Even though Phèdre has strong misgivings about where this choice might lead her, and even though Joscelin is strongly against the idea, she cannot refuse to do what Melisande asks of her. Thus she finds herself set on a path that will take her places darker and more terrifying than anything she has previously faced, and almost at once she feels that this time too much may be asked of her. For the first time in her life, she truly questions her role as Kushiel’s Chosen, and she begins to wish that she no longer had to carry the burden of being an anguisette.
The misgivings and fears that Phèdre feels result in an uncomfortable, almost claustrophobic mood in the book, as the sense of dread and despair builds stronger and stronger the closer Phèdre comes to learning what has become of Imriel.
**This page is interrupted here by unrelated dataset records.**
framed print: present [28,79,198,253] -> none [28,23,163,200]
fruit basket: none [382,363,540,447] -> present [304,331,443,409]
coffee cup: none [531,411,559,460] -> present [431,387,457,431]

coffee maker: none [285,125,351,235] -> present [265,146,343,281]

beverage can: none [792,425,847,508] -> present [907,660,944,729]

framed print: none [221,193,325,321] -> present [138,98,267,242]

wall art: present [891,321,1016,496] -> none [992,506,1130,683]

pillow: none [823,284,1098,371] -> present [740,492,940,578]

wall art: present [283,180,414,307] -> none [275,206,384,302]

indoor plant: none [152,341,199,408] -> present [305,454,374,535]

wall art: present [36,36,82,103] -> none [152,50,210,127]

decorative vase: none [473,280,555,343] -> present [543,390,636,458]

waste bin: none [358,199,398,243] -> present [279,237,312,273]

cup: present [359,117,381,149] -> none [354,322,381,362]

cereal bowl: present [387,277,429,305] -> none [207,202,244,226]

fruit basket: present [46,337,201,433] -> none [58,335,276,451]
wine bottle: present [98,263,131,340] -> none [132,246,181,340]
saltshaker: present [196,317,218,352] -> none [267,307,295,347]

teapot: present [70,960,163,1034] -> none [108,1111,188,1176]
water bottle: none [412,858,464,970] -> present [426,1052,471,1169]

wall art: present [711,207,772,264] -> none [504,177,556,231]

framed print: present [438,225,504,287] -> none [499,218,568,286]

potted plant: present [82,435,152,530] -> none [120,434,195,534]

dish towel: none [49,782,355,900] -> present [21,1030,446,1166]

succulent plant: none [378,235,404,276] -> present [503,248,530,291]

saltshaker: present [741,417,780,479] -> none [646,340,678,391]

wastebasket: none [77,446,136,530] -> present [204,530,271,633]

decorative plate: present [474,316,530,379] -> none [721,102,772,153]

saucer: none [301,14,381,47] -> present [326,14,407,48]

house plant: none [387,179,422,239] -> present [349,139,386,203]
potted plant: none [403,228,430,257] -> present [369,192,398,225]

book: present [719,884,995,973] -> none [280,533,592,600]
Throughout the first half, the book gets darker and darker, but at the same time it is almost impossible to put it down. It is almost like walking into a house where you know you will find something terrifying, but even so you cannot stop yourself from going further and further in, no matter how sick to the stomach you are feeling. In this case, the end of this particular journey more than lives up to the foreboding feelings stirred up along the way, and many readers will no doubt find some of the crucial sections of this book very difficult to read.
The conclusion to the Kushiel’s Legacy trilogy is stronger than the middle book, but perhaps not quite as strong as the first one. The first half of the book is excellent, but the second half is a little weaker, though this may have a lot to do with the fact that you are likely to come out of the first half quite emotionally drained. Among the strongest points of the book, apart from the relationship between Phèdre and Joscelin which I find to be very realistically drawn with much consideration given to the problems such a couple would face, is how Carey handles Phèdre’s reactions to the things that befall her at the hands of the Mahrkagir.